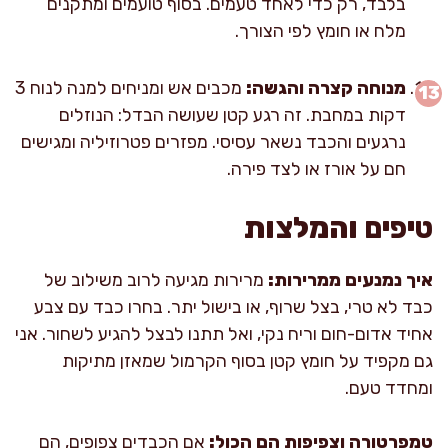
בלבד, רק כדי לאחד טעמים. בסוף טועמים ומתקנים
מלח או חומץ לפי הצורך.
מנוחה קצרה והגשה:
מכבים אש ומניחים למנה לנוח 3
דקות במחבת. זה רגע קטן שעושה הבדל: הנוזלים
נרגעים והכבד נשאר עסיסי. מפזרים פטרוזיליה ומגישים
חם על אורז או לצד פירה.
טיפים והמלצות
איך נמנעים ממרירות:
מרירות מגיעה לרוב משילוב של
כבד לא טרי, בצל שרוף, או בישול יתר. בחרו כבד עם צבע
אחיד אדום-חום וריח נקי, ואל תתנו לבצל להגיע לשחור. אני
גם מקפיד על חומץ קטן בסוף הקרמול שמאזן מתיקות
ומחדד טעם.
טמפרטורה וצפיפות הם הכול:
אם הכבדים צפופים, הם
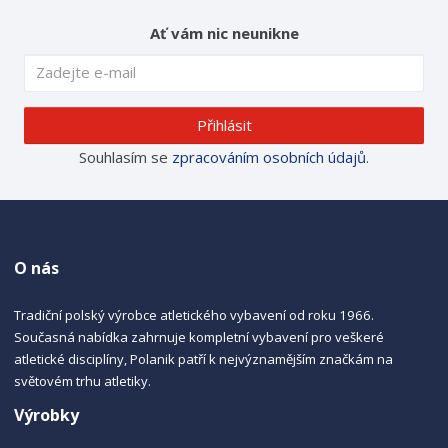
Ať vám nic neunikne
Přihlásit
Souhlasím se
zpracováním osobních údajů
.
O nás
Tradiční polský výrobce atletického vybavení od roku 1966.
Současná nabídka zahrnuje kompletní vybavení pro veškeré
atletické disciplíny, Polanik patří k nejvýznamějším značkám na
světovém trhu atletiky.
Výrobky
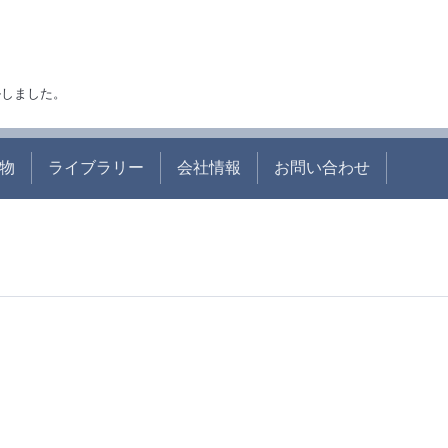
アルしました。
物
ライブラリー
会社情報
お問い合わせ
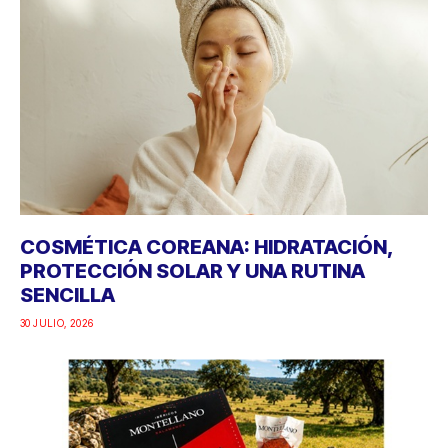
COSMÉTICA COREANA: HIDRATACIÓN,
PROTECCIÓN SOLAR Y UNA RUTINA
SENCILLA
30 JULIO, 2026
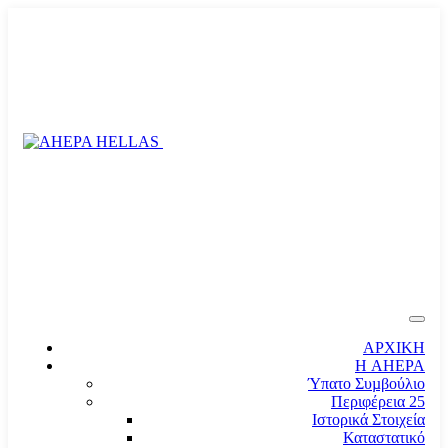
ΑΡΧΙΚΗ
Η AHEPA
Ύπατο Συµβούλιο
Περιφέρεια 25
Ιστορικά Στοιχεία
Καταστατικό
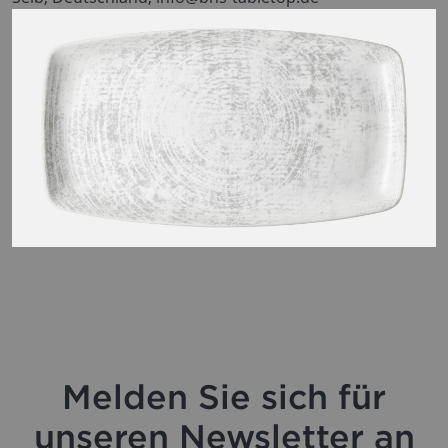
Melden Sie sich für
unseren Newsletter an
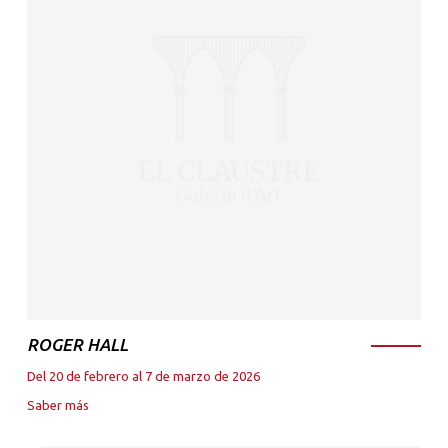
ROGER HALL
Del 20 de febrero al 7 de marzo de 2026
Saber más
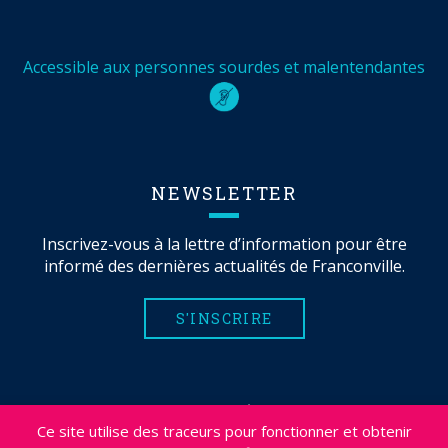
Accessible aux personnes sourdes et malentendantes
NEWSLETTER
Inscrivez-vous à la lettre d’information pour être
informé des dernières actualités de Franconville.
S'INSCRIRE
MENTIONS LÉGALES
Ce site utilise des traceurs pour fonctionner et obtenir
PLAN DU SITE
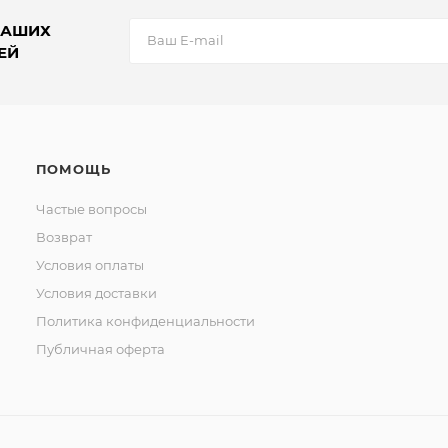
НАШИХ
ЕЙ
ПОМОЩЬ
Частые вопросы
Возврат
Условия оплаты
Условия доставки
Политика конфиденциальности
Публичная оферта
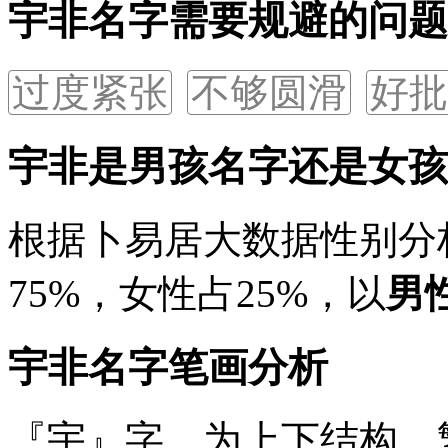
宇非名字需要规避的问题
过度紧张
不够圆滑
好批
宇非是男孩名字还是女孩
根据卜易居大数据性别分
75%
，女性占
25%
，以
男
宇非名字笔画分析
『宇』
字，为上下结构，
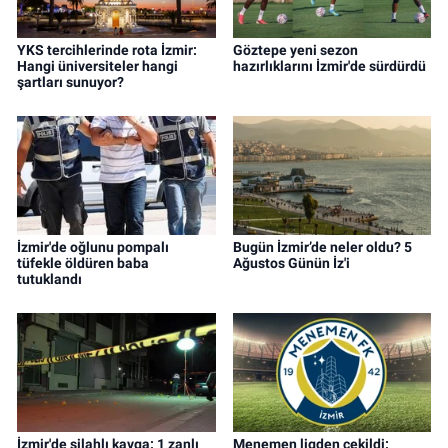
YKS tercihlerinde rota İzmir:
Göztepe yeni sezon
Hangi üniversiteler hangi
hazırlıklarını İzmir'de sürdürdü
şartları sunuyor?
İzmir'de oğlunu pompalı
Bugün İzmir’de neler oldu? 5
tüfekle öldüren baba
Ağustos Günün İz'i
tutuklandı
İzmir'de silahlı kavga: 1 zanlı
Menemen ligden çekildi:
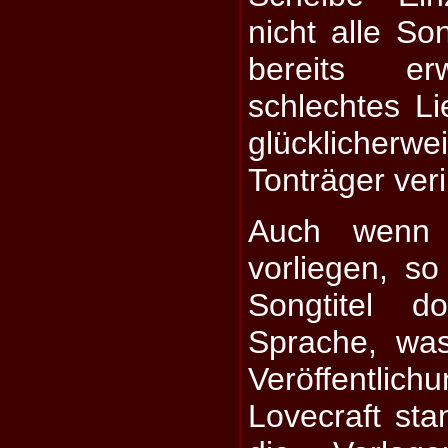
nicht alle S
bereits erw
schlechtes Li
glücklicherw
Tonträger verir
Auch wenn 
vorliegen, s
Songtitel d
Sprache, wa
Veröffentlic
Lovecraft sta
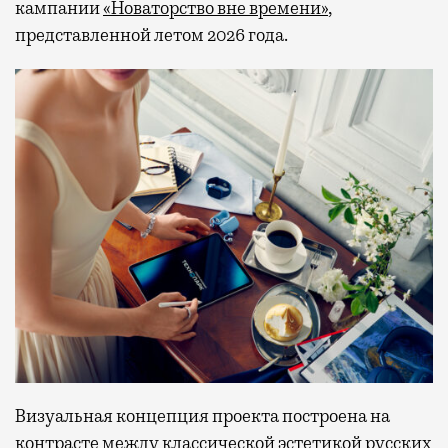
кампании
«Новаторство вне времени»
,
представленной летом 2026 года.
Визуальная концепция проекта построена на
контрасте между классической эстетикой русских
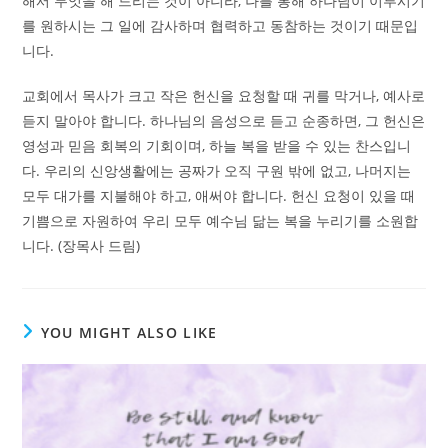
해서 무엇을 해 드리는 것이 아니라, 나를 통해 하나님이 이루시기
를 원하시는 그 일에 감사하며 협력하고 동참하는 것이기 때문입
니다.
교회에서 목사가 크고 작은 헌신을 요청할 때 귀를 막거나, 예사로
듣지 말아야 합니다. 하나님의 음성으로 듣고 순종하면, 그 헌신은
영성과 믿음 회복의 기회이며, 하늘 복을 받을 수 있는 찬스입니
다. 우리의 신앙생활에는 공짜가 오직 구원 밖에 없고, 나머지는
모두 대가를 지불해야 하고, 애써야 합니다. 헌신 요청이 있을 때
기쁨으로 자원하여 우리 모두 예수님 닮는 복을 누리기를 소원합
니다. (장목사 드림)
YOU MIGHT ALSO LIKE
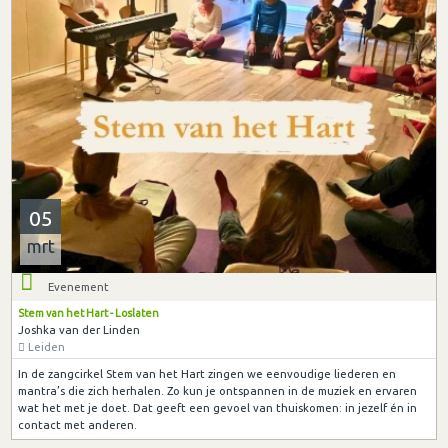
05
mrt
Evenement
Stem van het Hart - Loslaten
Joshka van der Linden
Leiden
In de zangcirkel Stem van het Hart zingen we eenvoudige liederen en
mantra’s die zich herhalen. Zo kun je ontspannen in de muziek en ervaren
wat het met je doet. Dat geeft een gevoel van thuiskomen: in jezelf én in
contact met anderen.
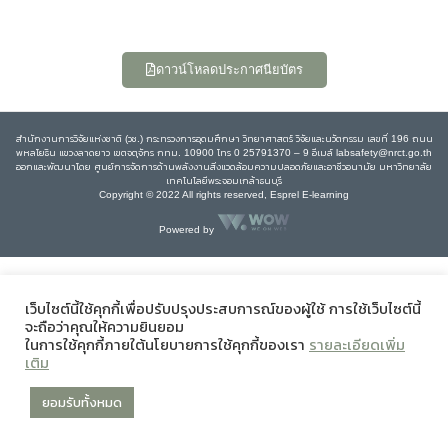
ดาวน์โหลดประกาศนียบัตร
สำนักงานการวิจัยแห่งชาติ (วช.) กระทรวงการอุดมศึกษา วิทยาศาสตร์ วิจัยและนวัตกรรม เลขที่ 196 ถนน
พหลโยธิน แขวงลาดยาว เขตจตุจักร กทม. 10900 โทร 0 25791370 – 9 อีเมล์ labsafety@nrct.go.th
ออกและพัฒนาโดย ศูนย์การจัดการด้านพลังงานสิ่งแวดล้อมความปลอดภัยและอาชีวอนามัย มหาวิทยาลัย
เทคโนโลยีพระจอมเกล้าธนบุรี
Copyright © 2022 All rights reserved, Esprel E-learning
Powered by
เว็บไซต์นี้ใช้คุกกี้เพื่อปรับปรุงประสบการณ์ของผู้ใช้ การใช้เว็บไซต์นี้
จะถือว่าคุณให้ความยินยอม
ในการใช้คุกกี้ภายใต้นโยบายการใช้คุกกี้ของเรา
รายละเอียดเพิ่ม
เติม
ยอมรับทั้งหมด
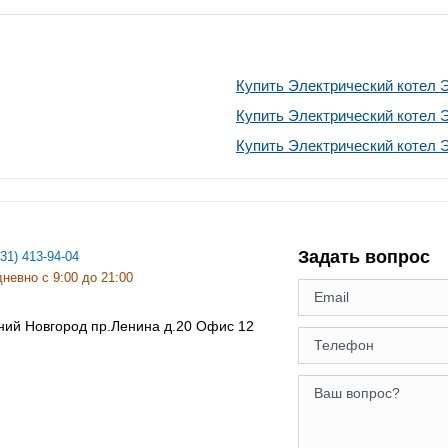
Купить Электрический котел 
Купить Электрический котел 
Купить Электрический котел 
Задать вопрос
831) 413-94-04
невно с 9:00 до 21:00
ний Новгород
пр.Ленина д.20 Офис 12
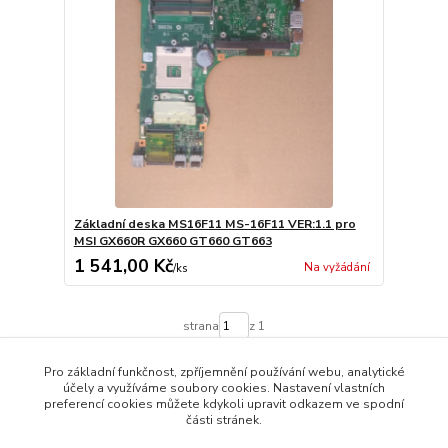
Základní deska MS16F11 MS-16F11 VER:1.1 pro
MSI GX660R GX660 GT660 GT663
1 541,00 Kč
Na vyžádání
/
ks
strana
z 1
Pro základní funkčnost, zpříjemnění používání webu, analytické
účely a využíváme soubory cookies. Nastavení vlastních
preferencí cookies můžete kdykoli upravit odkazem ve spodní
části stránek.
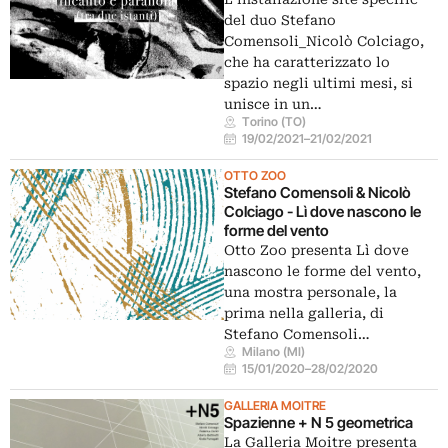
del duo Stefano
Comensoli_Nicolò Colciago,
che ha caratterizzato lo
spazio negli ultimi mesi, si
unisce in un…
Torino (TO)
19/02/2021
–
21/02/2021
OTTO ZOO
Stefano Comensoli & Nicolò
Colciago - Lì dove nascono le
forme del vento
Otto Zoo presenta Lì dove
nascono le forme del vento,
una mostra personale, la
prima nella galleria, di
Stefano Comensoli…
Milano (MI)
15/01/2020
–
28/02/2020
GALLERIA MOITRE
Spazienne + N 5 geometrica
La Galleria Moitre presenta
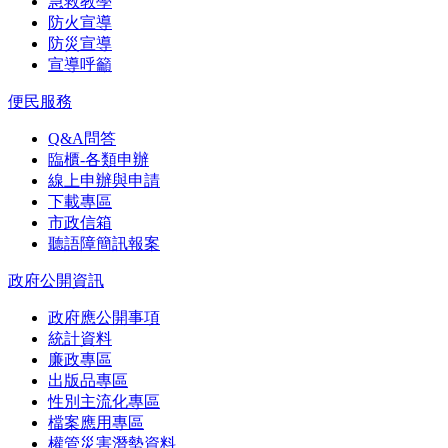
急救教學
防火宣導
防災宣導
宣導呼籲
便民服務
Q&A問答
臨櫃-各類申辦
線上申辦與申請
下載專區
市政信箱
聽語障簡訊報案
政府公開資訊
政府應公開事項
統計資料
廉政專區
出版品專區
性別主流化專區
檔案應用專區
權管災害潛勢資料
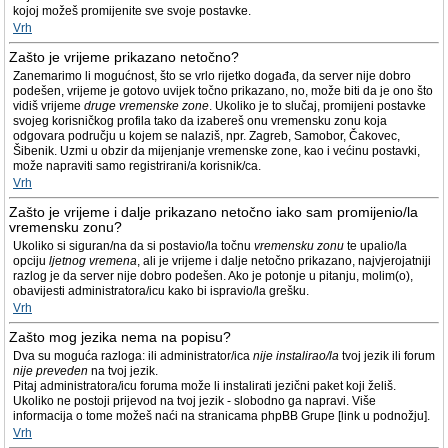
kojoj možeš promijenite sve svoje postavke.
Vrh
Zašto je vrijeme prikazano netočno?
Zanemarimo li mogućnost, što se vrlo rijetko događa, da server nije dobro
podešen, vrijeme je gotovo uvijek točno prikazano, no, može biti da je ono što
vidiš vrijeme
druge vremenske zone
. Ukoliko je to slučaj, promijeni postavke
svojeg korisničkog profila tako da izabereš onu vremensku zonu koja
odgovara području u kojem se nalaziš, npr. Zagreb, Samobor, Čakovec,
Šibenik. Uzmi u obzir da mijenjanje vremenske zone, kao i većinu postavki,
može napraviti samo registrirani/a korisnik/ca.
Vrh
Zašto je vrijeme i dalje prikazano netočno iako sam promijenio/la
vremensku zonu?
Ukoliko si siguran/na da si postavio/la točnu
vremensku zonu
te upalio/la
opciju
ljetnog vremena
, ali je vrijeme i dalje netočno prikazano, najvjerojatniji
razlog je da server nije dobro podešen. Ako je potonje u pitanju, molim(o),
obavijesti administratora/icu kako bi ispravio/la grešku.
Vrh
Zašto mog jezika nema na popisu?
Dva su moguća razloga: ili administrator/ica
nije instalirao/la
tvoj jezik ili forum
nije preveden
na tvoj jezik.
Pitaj administratora/icu foruma može li instalirati jezični paket koji želiš.
Ukoliko ne postoji prijevod na tvoj jezik - slobodno ga napravi. Više
informacija o tome možeš naći na stranicama phpBB Grupe [link u podnožju].
Vrh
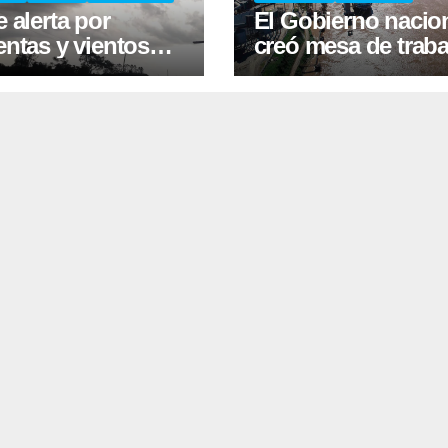
 alerta por
El Gobierno nacio
ntas y vientos
creó mesa de traba
es para Corrientes
tras suspender
desregulación del
practicaje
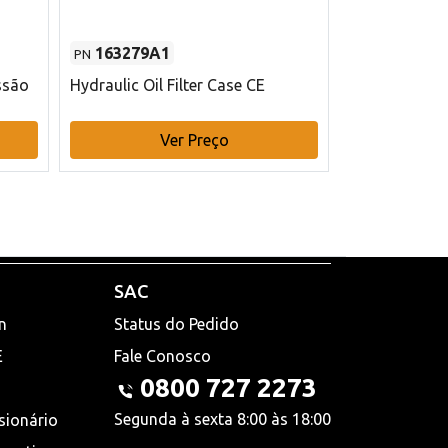
163279A1
48145970
PN
PN
ssão
Hydraulic Oil Filter Case CE
Filtro de com
x 75 mm L Ca
Ver Preço
V
SAC
n
Status do Pedido
E
Fale Conosco
0800 727 2273
Segunda à sexta 8:00 às 18:00
sionário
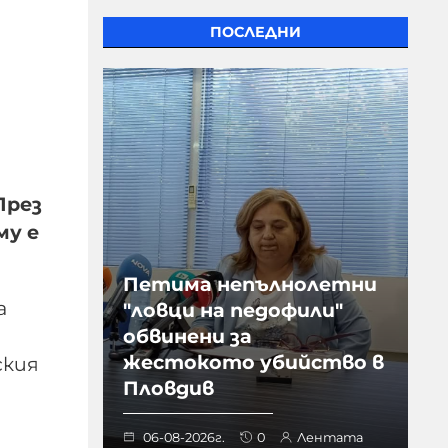
ПОСЛЕДНИ
През
му е
Петима непълнолетни
а
"ловци на педофили"
обвинени за
жестокото убийство в
ския
Пловдив
06-08-2026г.
0
Лентата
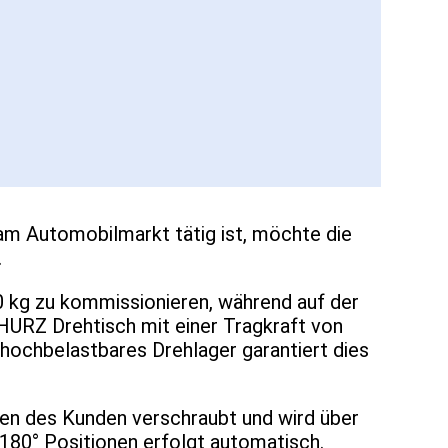
am Automobilmarkt tätig ist, möchte die
.
00 kg zu kommissionieren, während auf der
HURZ Drehtisch mit einer Tragkraft von
 hochbelastbares Drehlager garantiert dies
den des Kunden verschraubt und wird über
180° Positionen erfolgt automatisch.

══════════

Find each line in the data above with the word "vrijeme", then copy it.

Zašto je vrijeme prikazano netočno?
podešen, vrijeme je gotovo uvijek točno prikazano, no, može biti da je ono što
vidiš vrijeme
Zašto je vrijeme i dalje prikazano netočno iako sam promijenio/la
, ali je vrijeme i dalje netočno prikazano, najvjerojatniji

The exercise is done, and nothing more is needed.